Le rôle des assureurs et les premières propositions pour la reconstruction
Face à la récurrence et à la brutalité de ces événements, les compagnies d’assurances ne se contentent plus de verser des indemnités : elles s’engagent aussi dans l’après. À Mayotte, elles ont formulé plusieurs propositions pour accélérer et structurer la reconstruction. Inspirées des leçons tirées du cyclone Irma aux Antilles, ces mesures visent à accompagner les artisans locaux, mieux former les intervenants, et garantir des réparations durables.
La présidente de France Assureurs, Florence Lustman, a exprimé, lors de son déplacement aux côtés du président de la République, la volonté de la profession de s’impliquer sur le long terme dans les territoires ultramarins. Il ne s’agit plus seulement de « gérer la catastrophe », mais de devenir un partenaire de la résilience locale.

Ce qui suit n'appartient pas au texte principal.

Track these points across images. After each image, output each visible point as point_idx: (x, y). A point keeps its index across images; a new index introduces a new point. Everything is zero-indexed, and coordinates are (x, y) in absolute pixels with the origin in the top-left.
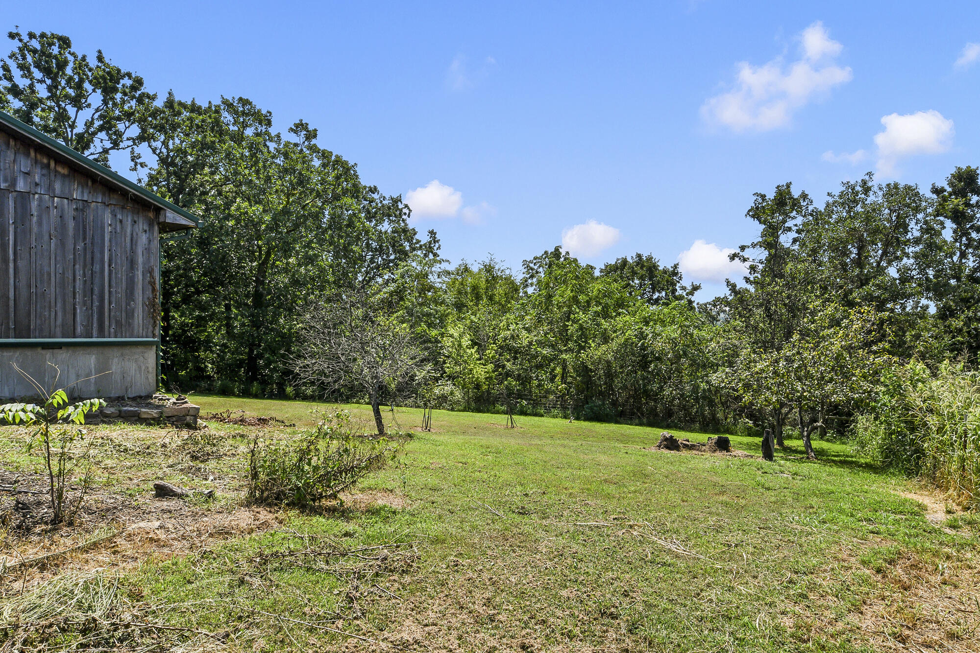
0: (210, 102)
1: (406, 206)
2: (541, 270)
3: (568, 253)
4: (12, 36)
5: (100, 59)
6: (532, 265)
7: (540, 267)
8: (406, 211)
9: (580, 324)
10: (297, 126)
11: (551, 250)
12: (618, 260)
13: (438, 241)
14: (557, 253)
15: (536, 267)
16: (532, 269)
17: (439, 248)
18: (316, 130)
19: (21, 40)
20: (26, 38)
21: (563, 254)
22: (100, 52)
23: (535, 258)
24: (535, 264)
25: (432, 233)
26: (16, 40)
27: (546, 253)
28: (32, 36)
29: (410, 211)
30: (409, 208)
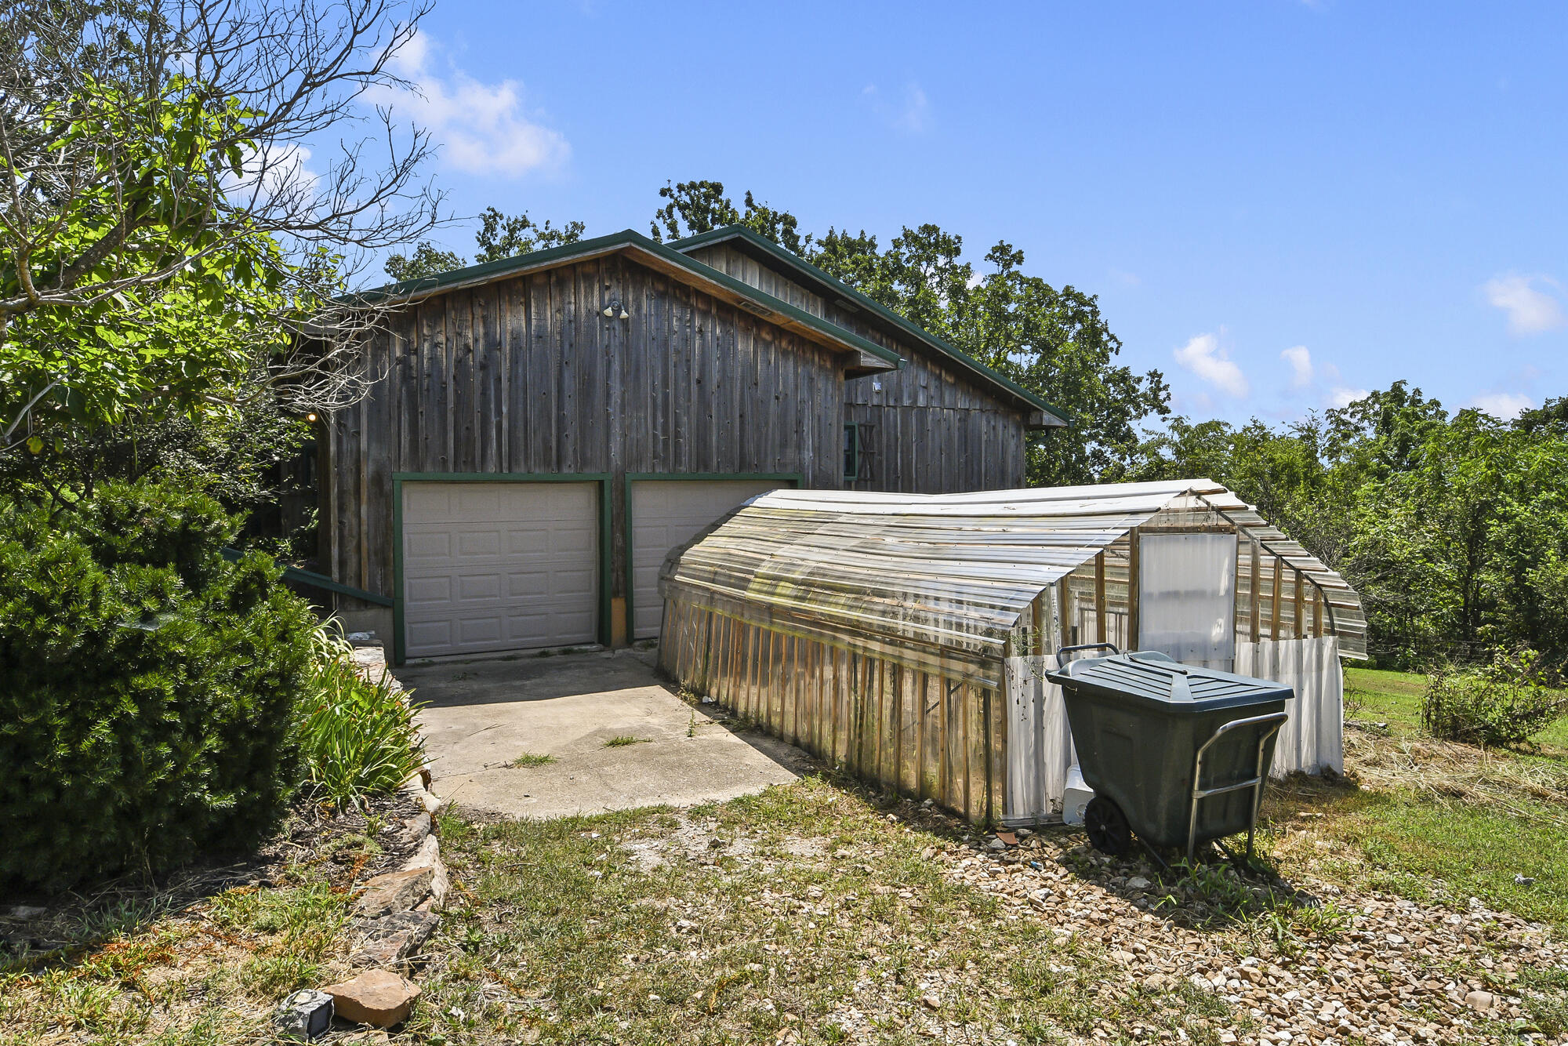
0: (862, 232)
1: (1112, 337)
2: (1366, 423)
3: (1417, 391)
4: (663, 193)
5: (749, 202)
6: (1346, 417)
7: (1362, 419)
8: (1112, 344)
9: (1517, 523)
10: (995, 250)
11: (1385, 388)
12: (1548, 402)
13: (1166, 388)
14: (1397, 395)
15: (1354, 421)
16: (1345, 423)
17: (1168, 397)
18: (1021, 252)
19: (672, 196)
20: (676, 193)
21: (1410, 393)
22: (748, 193)
23: (1352, 405)
24: (1352, 415)
25: (1155, 375)
26: (668, 197)
27: (1375, 394)
28: (680, 188)
29: (1120, 344)
30: (1116, 340)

Florence LUSTMAN, présidente de France Assureurs : « Face aux cyclones tropicaux d’intensité exceptionnelle qui ont touché en quelques semaines l’archipel de Mayotte et l’île de La Réunion, les assureurs se sont immédiatement mobilisés pour accompagner dans les meilleures conditions possibles leurs assurés victimes de ces phénomènes climatiques de grande ampleur. En accompagnant le président de la République et les pouvoirs publics locaux pour constater ensemble les premiers progrès réalisés dans la reconstruction, j’ai souhaité donner un signal fort de l’engagement des assureurs à contribuer à l’avenir de ces îles. »
Vers une nouvelle stratégie d’adaptation dans les Outre-mer ?
Dans cette logique de co-construction, la profession soutient l’article 3 d’une proposition de loi portée par une sénatrice de La Réunion. Ce texte prévoit la mise en place de « comités référentiels construction » à l’échelle des territoires ultramarins. L’objectif : adapter les normes et règles de bâti aux réalités climatiques, géographiques et matérielles locales.
Derriere cette proposition se cache une ambition forte : faire de la reconstruction une opportunité pour améliorer durablement le parc bâti ultramarin, aujourd’hui très vulnérable. Cela passe par un accompagnement technique des professionnels, une disponibilité accrue de matériaux résistants, mais aussi une plus grande souplesse administrative et une coordination efficace entre acteurs du territoire.
Les cyclones Garance et Chido, par leur intensité, ont agi comme des révélateurs de l’urgence à changer de paradigme dans la préparation aux risques climatiques en Outre-mer.